■ Supplied text:
▬▬▬▬▬▬

However, it's unclear how permanent that bounce is and whether the race has truly been reshaped.

Perhaps the best news for Mr. Romney came with Monday's Gallup tracking-poll release. While the poll still shows President Obama having an edge of three percentage points among registered voters, the result is dramatically different when Gallup isolates the pre- and post-debate interviews. (The tracking poll gives seven-day rolling averages.)

In the interviews conducted before the debate, Mr. Obama had a five-point lead over Romney. In the three days of interviews conducted after the debate, the two candidates were tied, each with 47 percent of registered voters.

"The first presidential debate went decidedly in Romney's favor," Gallup wrote in its poll analysis. "The debate appears to have affected voters to some degree, given the narrowing of the race in the three days after the debate compared with the three days prior."

▬▬▬▬▬▬

Please output the stretch of the Gallup debate poll passage from "However, it's unclear" through "seven-day rolling averages.)" word for word.

■ Supplied information:
▬▬▬▬▬▬

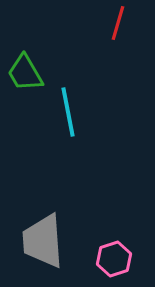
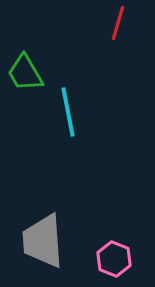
pink hexagon: rotated 20 degrees counterclockwise
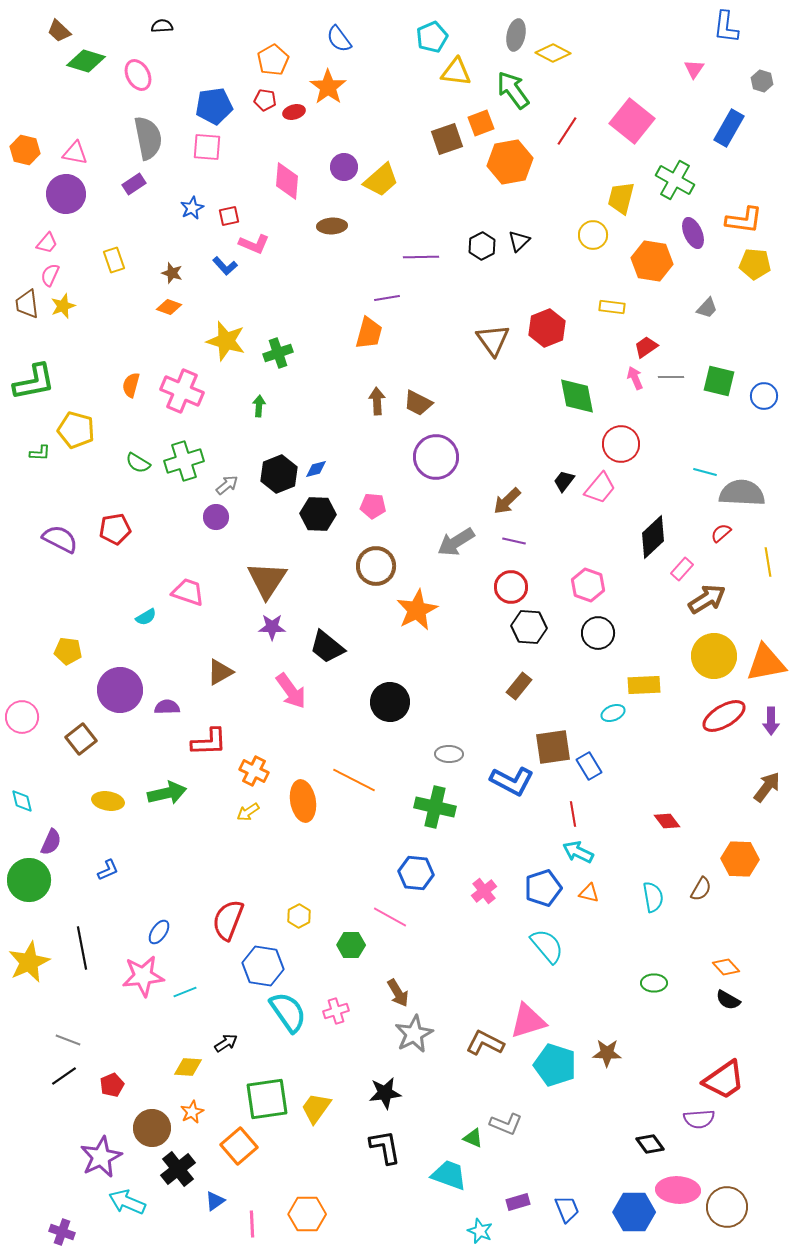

▬▬▬▬▬▬

■ Written solution:
However, it's unclear how permanent that bounce is and whether the race has truly been reshaped.

Perhaps the best news for Mr. Romney came with Monday's Gallup tracking-poll release. While the poll still shows President Obama having an edge of three percentage points among registered voters, the result is dramatically different when Gallup isolates the pre- and post-debate interviews. (The tracking poll gives seven-day rolling averages.)